Contractors would be required to be members of the SmartWay Transport Partnership, the joint effort of the government and freight-hauling sector to improve environmental performance through the use of fuel- and emissions-reducing strategies.

“GSA will be assessing contractors on their current existing capabilities to report on environmental metrics and the result of those metrics [if available] for the most recent reporting periods,” the agency said in its draft.

It said the metrics would include fleetwide greenhouse gas “intensity,” renewable fuels use, emissions of pollutants and fuel efficiency.

“Additionally, GSA will assess contractors based on annual targets and their plan in place to improve the contractor’s environmental performance,” the draft document said.

The contract next year will be the third GSA has let for domestic package delivery. The current contract was won by UPS Inc. and expires Sept. 30, 2014. GSA said it spent about $118 million as part of the contract during fiscal 2012.

The first contract, started in 2006, went to FedEx Corp. Fourteen government agencies, from the Veterans Administration and the Peace Corps to the Departments of Interior and Labor, are developing the final contract. 

To meet the contract specifications, bidders have to be able to deliver to all addresses in the continental United States, Alaska, Hawaii and Puerto Rico, providing services to at least 95% of all domestic ZIP codes.

Both FedEx and UPS are members of the SmartWay partnership, which is administered by the U.S. Environmental Protection Agency.

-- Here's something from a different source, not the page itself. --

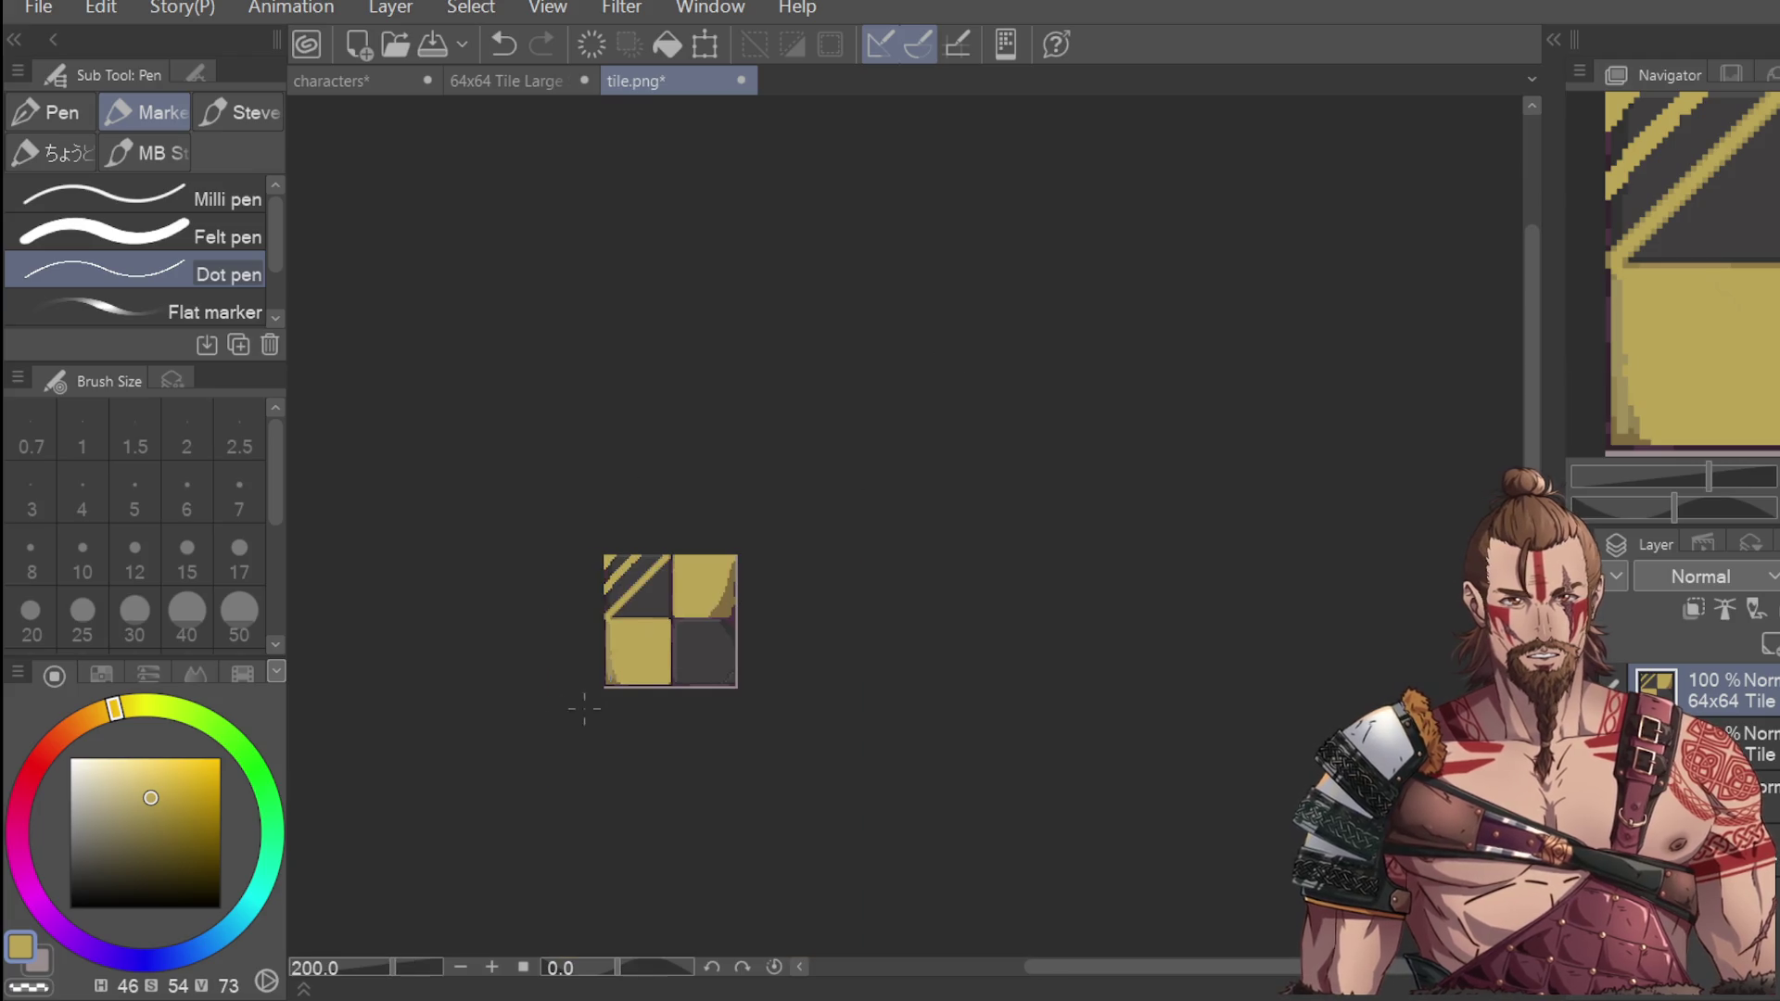
scroll(626, 558, "up", 4)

Neither FedEx nor UPS would comment directly on the specifications circulated by GSA.

“FedEx seeks to connect the world in responsible and resourceful ways,” the carrier said in a statement prepared for Transport Topics. “We strive to be an environmental leader in the transportation industry and are committed to providing excellent customer service.”

UPS said: “We don’t really comment on open bids, although we do have a great story to tell on using alternative fuels and technologies.”

American Trucking Associations said it had reservations about the emissions and fuel-use references in the contract draft.

“The reporting requirement in the draft contract appears significantly to exceed reporting under SmartWay,” said Bill Wanamaker, ATA’s director of government traffic and security operations.

“ATA’s concern is that special- interest fuel purveyors will seek self-serving mandates in other government freight programs,” Wanamaker said.